Start of Dataset excerpts

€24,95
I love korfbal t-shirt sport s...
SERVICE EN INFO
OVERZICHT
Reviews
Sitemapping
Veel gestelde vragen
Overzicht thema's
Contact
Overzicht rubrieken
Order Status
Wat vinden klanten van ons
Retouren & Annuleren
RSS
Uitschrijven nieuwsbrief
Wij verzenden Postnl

End of Dataset excerpts

▸ **What you will do**
Retype the material above in full, keeping every word as it stands.

▸ **Exercise result**
€24,95
I love korfbal t-shirt sport s...
SERVICE EN INFO
OVERZICHT
Reviews
Sitemapping
Veel gestelde vragen
Overzicht thema's
Contact
Overzicht rubrieken
Order Status
Wat vinden klanten van ons
Retouren & Annuleren
RSS
Uitschrijven nieuwsbrief
Wij verzenden Postnl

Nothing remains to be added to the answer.